Les 23 ES du RBD, partiellement distingués par des propriétés structurelles secondaires, ont pu être détectés à différentes fréquences. Dix pour cent des Abs pourraient reconnaître des traits communs tels que ES16 vu par Abs ou ES11 vu par Nbs. Chaque bac ES avait presque le même nombre de contacts Ab et Nb.
L’analyse de regroupement a identifié des motifs de liaison des paratopes, qui peuvent être utilisés pour créer des vaccins et des produits thérapeutiques contre le SRAS-CoV-2. Les chaînes H ont donné 5 623 connexions à 340 Abs, tandis que 83 Nbs avaient 1 836 interactions. La distribution des résultats différait selon les emplacements, les Nbs reconnaissant plus souvent la zone située entre les résidus RBD 368 et 386.
Plusieurs séquences continues d’acides aminés RBD qui établissent un contact avec les anticorps étaient visibles, bien que le nombre de résultats ait montré de grandes variations pour différentes parties de la surface du RBD. Chaque ES peut être attribué à l’une des quatre classes principales ou au RBM détecté par le récepteur de l’ACE2.
Les trois acides aminés les plus favorisés pour lier tout ES du RBD étaient la tyrosine (Y), la sérine (S) et l’arginine (R). Le tryptophane était plus couramment utilisé dans les Nbs que dans les anticorps.
Un critère de similarité de 0,85 a permis la découverte de 33 clusters Abs, A1 à A33, et de 10 clusters Nbs, N1 à N10. Les mutations du variant SARS-CoV-2 et l’ES auquel elles correspondent ont été étudiées.

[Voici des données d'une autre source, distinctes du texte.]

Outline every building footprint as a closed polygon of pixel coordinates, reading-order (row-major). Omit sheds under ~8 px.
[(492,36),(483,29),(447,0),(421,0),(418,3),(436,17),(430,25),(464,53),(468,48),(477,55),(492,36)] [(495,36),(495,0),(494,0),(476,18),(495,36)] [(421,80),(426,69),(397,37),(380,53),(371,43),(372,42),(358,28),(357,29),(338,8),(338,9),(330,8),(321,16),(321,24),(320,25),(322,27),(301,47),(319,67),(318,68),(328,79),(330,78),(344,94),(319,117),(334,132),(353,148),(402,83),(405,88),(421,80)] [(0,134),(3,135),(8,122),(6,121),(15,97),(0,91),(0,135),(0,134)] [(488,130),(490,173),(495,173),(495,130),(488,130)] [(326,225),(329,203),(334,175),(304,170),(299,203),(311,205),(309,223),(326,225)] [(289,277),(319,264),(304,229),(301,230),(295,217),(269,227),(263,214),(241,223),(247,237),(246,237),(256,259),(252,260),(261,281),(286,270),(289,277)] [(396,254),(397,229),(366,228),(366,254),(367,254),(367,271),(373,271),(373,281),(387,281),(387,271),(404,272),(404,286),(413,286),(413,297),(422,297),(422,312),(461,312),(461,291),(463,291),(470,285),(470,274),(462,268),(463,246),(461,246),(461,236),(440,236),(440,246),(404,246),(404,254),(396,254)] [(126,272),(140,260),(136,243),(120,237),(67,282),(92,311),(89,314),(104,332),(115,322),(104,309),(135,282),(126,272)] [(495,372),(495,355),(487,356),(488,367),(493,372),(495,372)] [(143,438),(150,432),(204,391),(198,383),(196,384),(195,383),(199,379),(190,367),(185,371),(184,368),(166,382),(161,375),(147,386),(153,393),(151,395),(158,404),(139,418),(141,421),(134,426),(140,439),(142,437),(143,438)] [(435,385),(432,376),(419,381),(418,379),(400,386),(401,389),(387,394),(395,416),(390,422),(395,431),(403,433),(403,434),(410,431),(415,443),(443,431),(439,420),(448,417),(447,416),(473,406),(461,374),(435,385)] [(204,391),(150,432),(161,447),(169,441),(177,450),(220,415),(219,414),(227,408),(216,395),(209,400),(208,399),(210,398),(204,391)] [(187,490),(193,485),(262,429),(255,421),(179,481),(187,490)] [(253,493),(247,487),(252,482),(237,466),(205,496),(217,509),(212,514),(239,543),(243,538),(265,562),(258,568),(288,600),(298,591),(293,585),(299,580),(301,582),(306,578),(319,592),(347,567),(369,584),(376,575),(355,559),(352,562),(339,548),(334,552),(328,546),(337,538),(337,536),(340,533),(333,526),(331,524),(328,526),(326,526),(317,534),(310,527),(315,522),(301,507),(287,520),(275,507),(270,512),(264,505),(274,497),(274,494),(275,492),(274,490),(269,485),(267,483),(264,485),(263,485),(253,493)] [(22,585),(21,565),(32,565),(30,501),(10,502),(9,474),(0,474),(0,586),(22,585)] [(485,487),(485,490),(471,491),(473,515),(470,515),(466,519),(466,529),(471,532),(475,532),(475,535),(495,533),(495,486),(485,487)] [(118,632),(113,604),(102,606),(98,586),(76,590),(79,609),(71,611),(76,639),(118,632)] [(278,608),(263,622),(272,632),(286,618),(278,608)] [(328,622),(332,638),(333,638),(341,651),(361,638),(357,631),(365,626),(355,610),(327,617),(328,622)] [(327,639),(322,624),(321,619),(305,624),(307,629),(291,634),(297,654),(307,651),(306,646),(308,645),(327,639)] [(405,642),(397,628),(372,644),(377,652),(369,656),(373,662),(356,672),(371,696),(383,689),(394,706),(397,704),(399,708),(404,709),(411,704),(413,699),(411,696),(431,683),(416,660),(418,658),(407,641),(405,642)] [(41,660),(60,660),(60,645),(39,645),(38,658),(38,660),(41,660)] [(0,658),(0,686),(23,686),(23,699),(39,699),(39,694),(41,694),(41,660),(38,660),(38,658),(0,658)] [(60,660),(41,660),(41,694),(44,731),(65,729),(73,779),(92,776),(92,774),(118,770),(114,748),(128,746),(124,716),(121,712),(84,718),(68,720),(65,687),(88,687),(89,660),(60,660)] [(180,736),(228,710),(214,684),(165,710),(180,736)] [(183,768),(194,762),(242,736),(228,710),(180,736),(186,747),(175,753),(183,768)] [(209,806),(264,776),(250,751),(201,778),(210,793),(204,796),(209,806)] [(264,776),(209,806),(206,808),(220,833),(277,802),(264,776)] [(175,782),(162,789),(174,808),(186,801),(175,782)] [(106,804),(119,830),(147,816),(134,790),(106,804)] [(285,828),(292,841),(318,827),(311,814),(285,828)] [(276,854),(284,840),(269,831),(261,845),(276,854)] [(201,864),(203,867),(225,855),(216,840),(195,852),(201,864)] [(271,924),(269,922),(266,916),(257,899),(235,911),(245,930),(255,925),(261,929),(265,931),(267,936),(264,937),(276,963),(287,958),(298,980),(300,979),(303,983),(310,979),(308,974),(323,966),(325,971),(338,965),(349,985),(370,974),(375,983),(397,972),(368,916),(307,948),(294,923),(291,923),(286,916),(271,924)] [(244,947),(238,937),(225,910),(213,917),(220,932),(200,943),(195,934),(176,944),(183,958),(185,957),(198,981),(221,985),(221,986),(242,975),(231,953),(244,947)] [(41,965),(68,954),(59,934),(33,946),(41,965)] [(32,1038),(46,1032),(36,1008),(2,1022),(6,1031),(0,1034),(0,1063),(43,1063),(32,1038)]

XBB.1.5 avait des remplacements P et S pour V445 et G446, respectivement, à partir de ES11, et des substitutions S et Q pour F490 et R493, respectivement, à partir de ES19.
Étonnamment, des mutations d’évasion d’Omicron se trouvent dans de nombreux ES différents du domaine de liaison au récepteur, ce qui constitue un obstacle de taille au développement de nouveaux vaccins et d’anticorps thérapeutiques.
Conséquences
Dans l’ensemble, les résultats de l’étude ont montré les caractéristiques communes de 23 ES couramment touchés et la structure structurelle des surfaces des domaines de liaison aux récepteurs qui interagissent avec Ab et Nb. Abs et Nbs ont identifié des emplacements communs, et certains sites ont été préférés par Abs ou Nbs.
L’identification des anticorps thérapeutiques SARS-CoV-2 autorisés pour neutraliser les variantes en développement et les sous-variantes d’Omicron peut être facilitée par l’étude des épitopes RBD et de leurs paratopes Ab correspondants.
Les anticorps thérapeutiques, tels qu’EvushieldTM, échouent en raison de l’analyse des ES identifiés par des anticorps et des nanocorps et de l’identification d’ES particuliers impactés par des mutations de COV.